- _Information provided_:
BEGIN
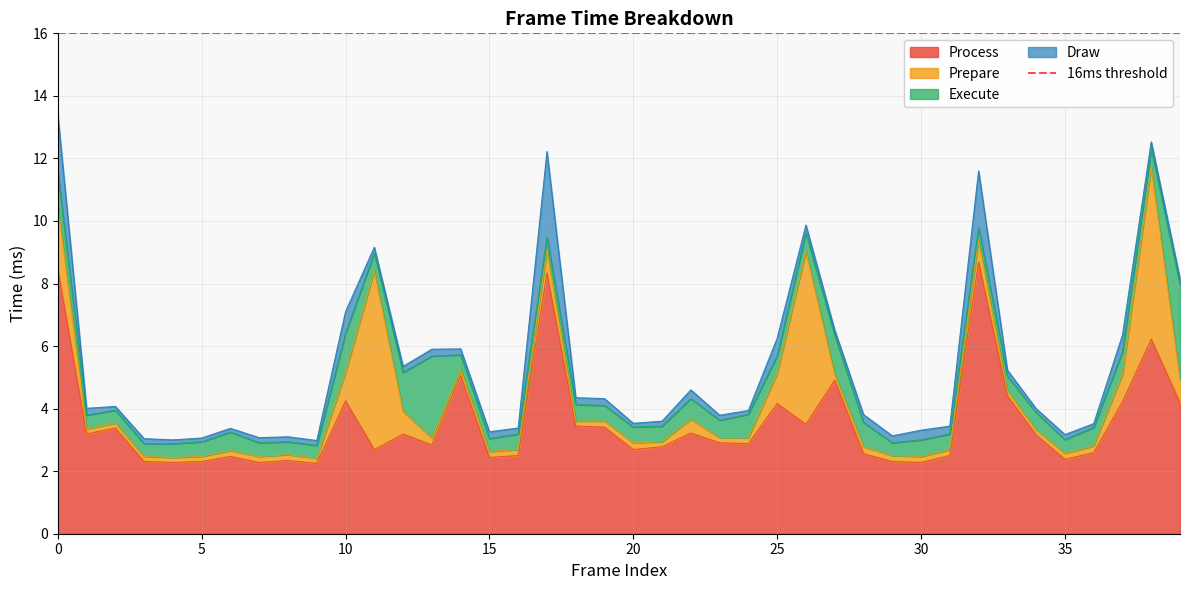

Where is the first local minimum for Draw?

2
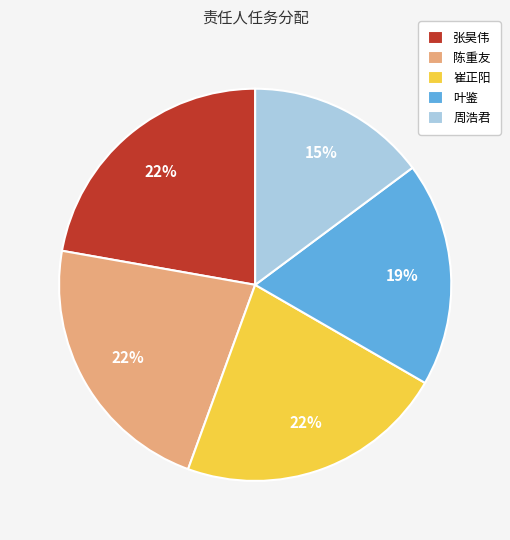

Count the number of slices in the pie.

5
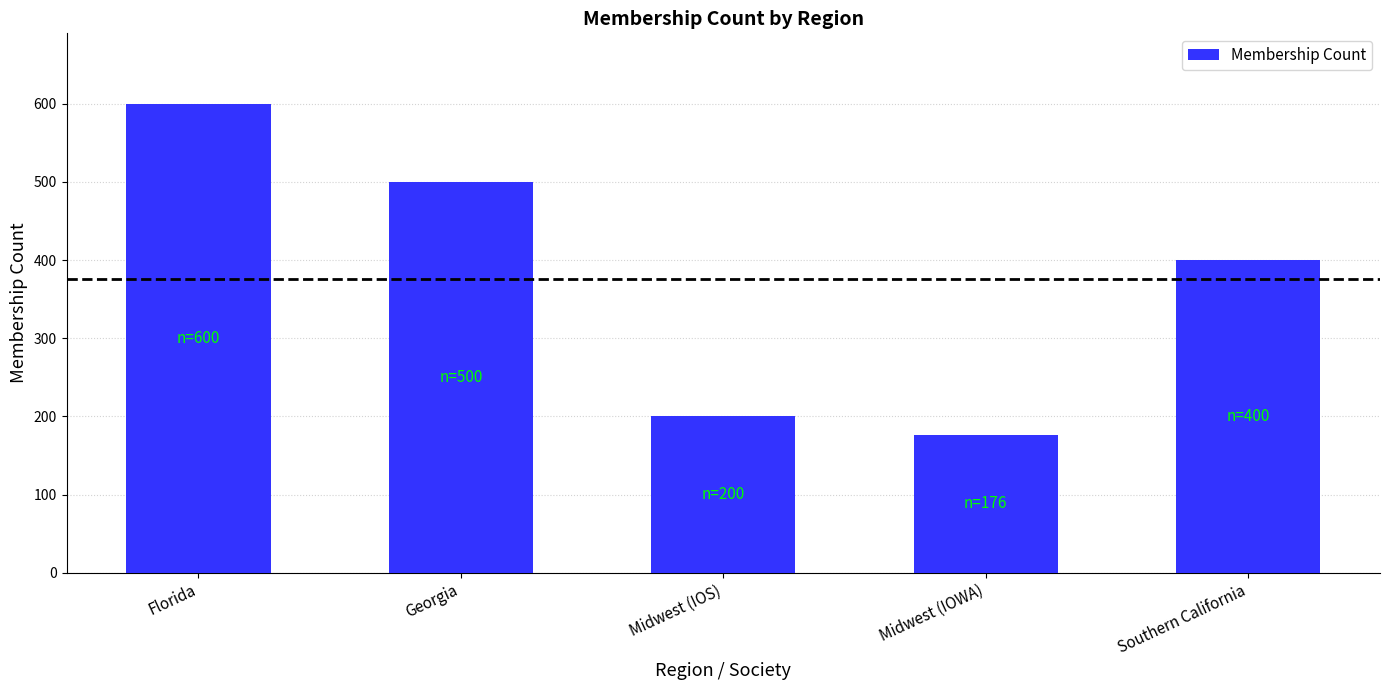

What is the label of the 3rd bar from the right?

Midwest (IOS)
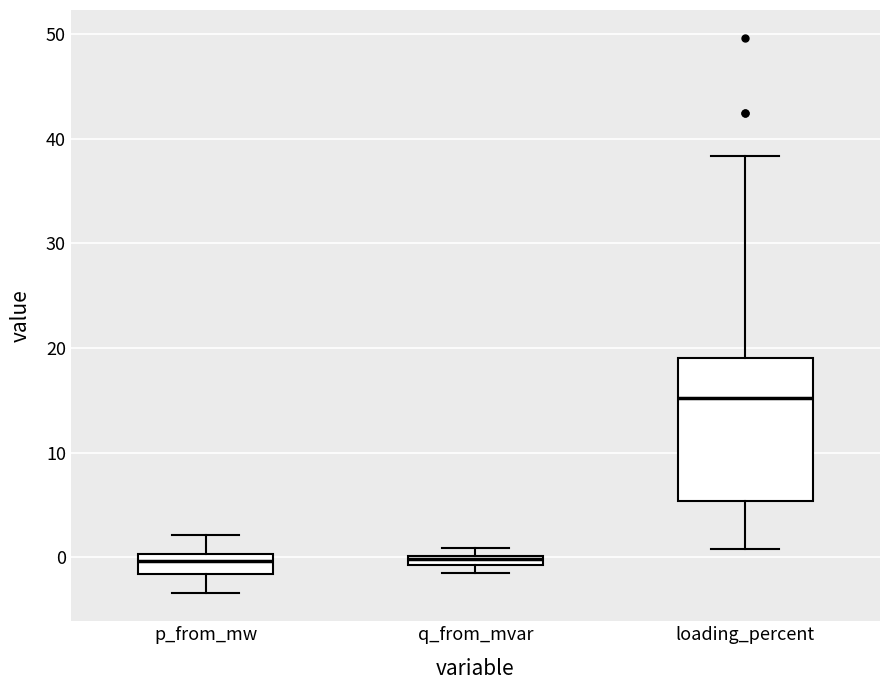

Comparing the boxes themselves (not the whiskers), which one is the tallest?

loading_percent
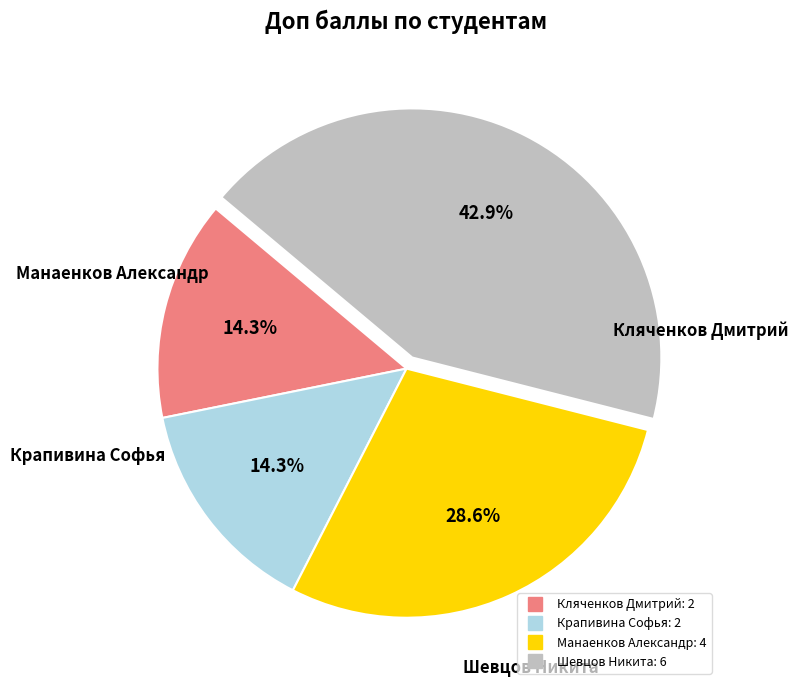

Which category has the biggest portion of the pie?

Шевцов Никита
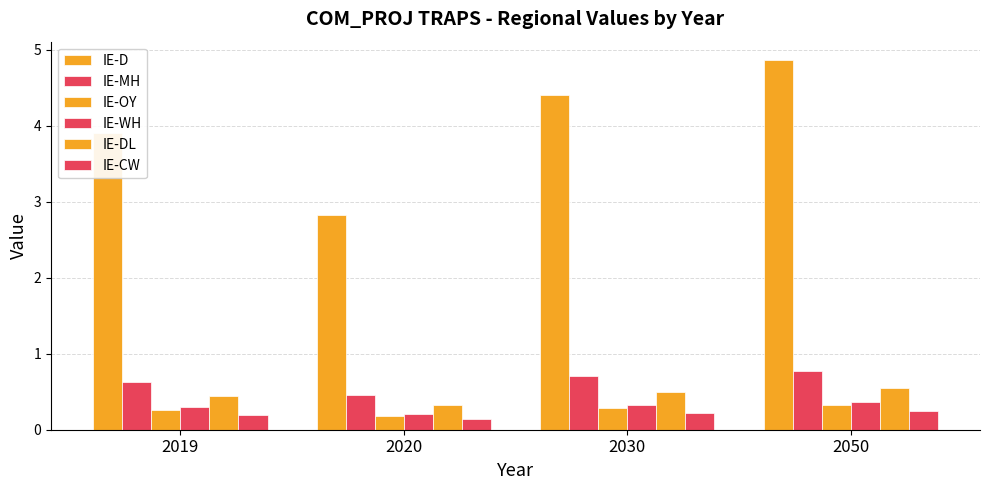

What is the difference between the IE-D values at 2030 and 2019?

0.5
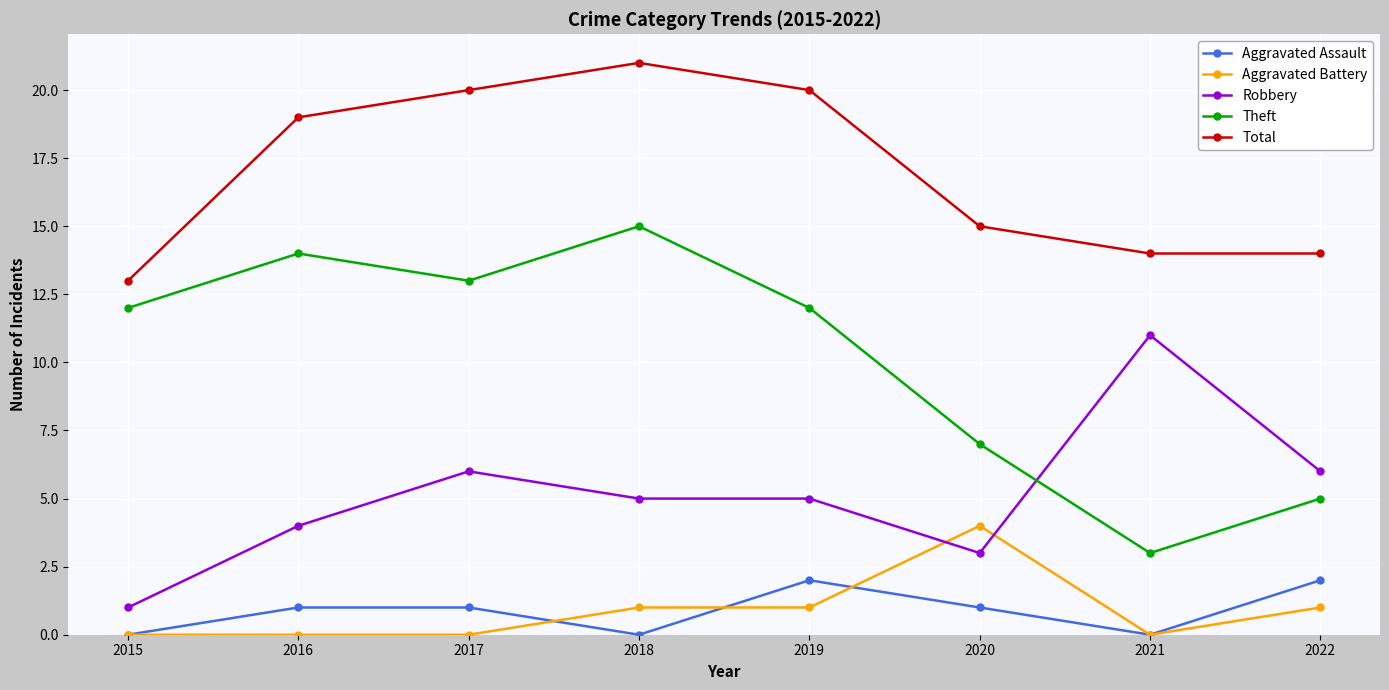

List the series in order of their peak value, highest first.

Total, Theft, Robbery, Aggravated Battery, Aggravated Assault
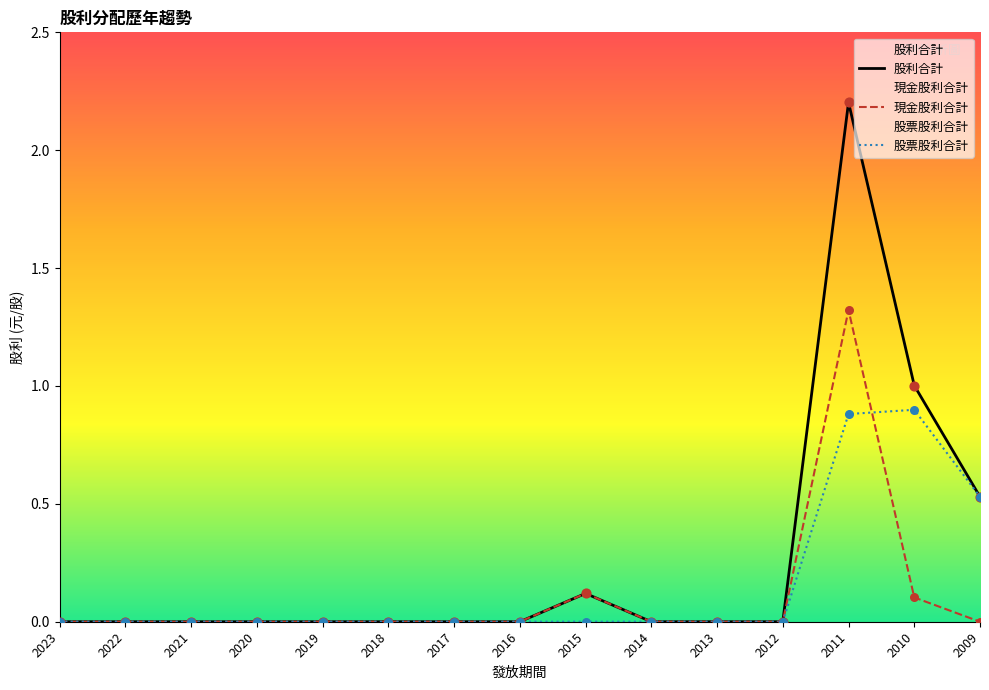

Is the value of 股利合計 at 2023 greater than the value of 股票股利合計 at 2011?

No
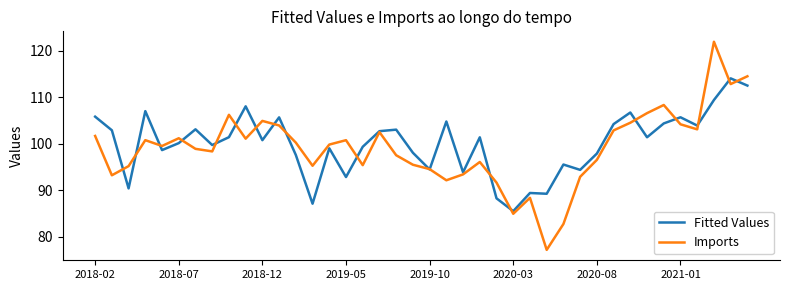

What is the maximum value for Imports?

121.9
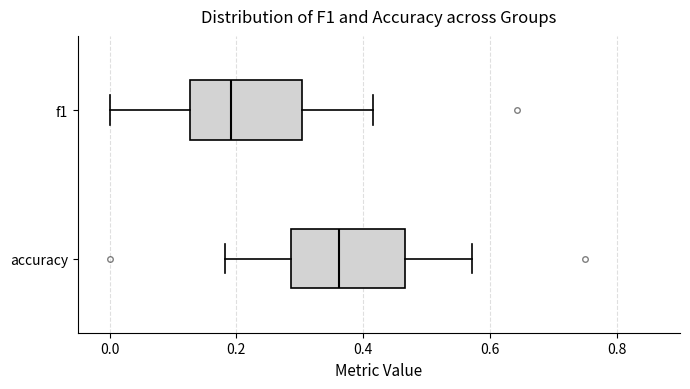

Reading bottom to top, read every box against the x-axis: the position of its median line, the range the box covers, and the ends of its whiskers. The values are not printed on the chart, so give them approximately, as read against the axis.

accuracy: median 0.36, box 0.28 to 0.46, whiskers 0.18 to 0.58
f1: median 0.20, box 0.12 to 0.30, whiskers 0.00 to 0.42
END
- _Problem to work on_: Can you lay out the items above as a Markdown table, one line of text per row, with a "Row" column for the row number and a "Line" column for the line? Leave out the blank lines and the pictures.

- _Reply_:
| Row | Line |
|---|---|
| 1 | Where is the first local minimum for Draw? |
| 2 | 2 |
| 3 | Count the number of slices in the pie. |
| 4 | 5 |
| 5 | What is the label of the 3rd bar from the right? |
| 6 | Midwest (IOS) |
| 7 | Comparing the boxes themselves (not the whiskers), which one is the tallest? |
| 8 | loading_percent |
| 9 | Which category has the biggest portion of the pie? |
| 10 | Шевцов Никита |
| 11 | What is the difference between the IE-D values at 2030 and 2019? |
| 12 | 0.5 |
| 13 | List the series in order of their peak value, highest first. |
| 14 | Total, Theft, Robbery, Aggravated Battery, Aggravated Assault |
| 15 | Is the value of 股利合計 at 2023 greater than the value of 股票股利合計 at 2011? |
| 16 | No |
| 17 | What is the maximum value for Imports? |
| 18 | 121.9 |
| 19 | Reading bottom to top, read every box against the x-axis: the position of its median line, the range the box covers, and the ends of its whiskers. The values are not printed on the chart, so give them approximately, as read against the axis. |
| 20 | accuracy: median 0.36, box 0.28 to 0.46, whiskers 0.18 to 0.58 |
| 21 | f1: median 0.20, box 0.12 to 0.30, whiskers 0.00 to 0.42 |